Bograd's findings are reported in a paper to be published in Geophysical Research Letters.
"We are not able to say definitively what has caused the oxygen declines off California," he said. But waters from the eastern tropical Pacific, a reduced-oxygen area studied by Stramma, flow into the region, "so their results and ours are consistent."
Other processes also could be at work off California, he said.
The general pattern is for the colder ocean waters in the north and south to absorb oxygen, cool and sink below the surface to then flow toward the equator, Johnson said.
Along the way, organic matter drifts down into the deeper water and its decay uses up some of the oxygen. The oxygen balance depends on this movement and the amount of oxygen reaching the warmer waters, Johnson said. "That means that eventually, at the end of the line, there will be less oxygen."
In cold surface water, oxygen levels can reach as high as 300 to 400 micromols per kilogram, Johnson said. A mol of a gas such as oxygen occupies a volume of just under 6 gallons and a micromol is one-thousandth of that. A kilogram of water is the amount that would weigh 2.2 pounds.

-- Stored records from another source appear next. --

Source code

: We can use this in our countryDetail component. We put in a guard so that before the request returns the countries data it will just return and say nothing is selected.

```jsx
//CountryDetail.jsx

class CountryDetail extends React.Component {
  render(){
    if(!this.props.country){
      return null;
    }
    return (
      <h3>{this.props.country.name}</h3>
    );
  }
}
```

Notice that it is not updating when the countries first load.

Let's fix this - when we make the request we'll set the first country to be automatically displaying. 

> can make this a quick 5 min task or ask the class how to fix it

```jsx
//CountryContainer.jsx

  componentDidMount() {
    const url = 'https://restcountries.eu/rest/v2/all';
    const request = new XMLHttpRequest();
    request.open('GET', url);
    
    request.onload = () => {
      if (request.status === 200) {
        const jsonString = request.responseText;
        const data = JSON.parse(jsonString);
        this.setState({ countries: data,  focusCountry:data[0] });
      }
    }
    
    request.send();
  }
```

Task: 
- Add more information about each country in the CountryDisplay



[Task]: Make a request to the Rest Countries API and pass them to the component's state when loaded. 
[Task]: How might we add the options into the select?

Dissolved oxygen varies widely in the oceans, and sea life becomes stressed when it reaches between 60 and 120 micromols per kilogram.
The researchers found concentrations as low as 10 in parts of the eastern Pacific and the northern Indian Ocean and larger areas in the Atlantic and Pacific were below 150. Stramma's team noted declines in affected areas ranging from 0.09 to 0.34 per year over the last half century.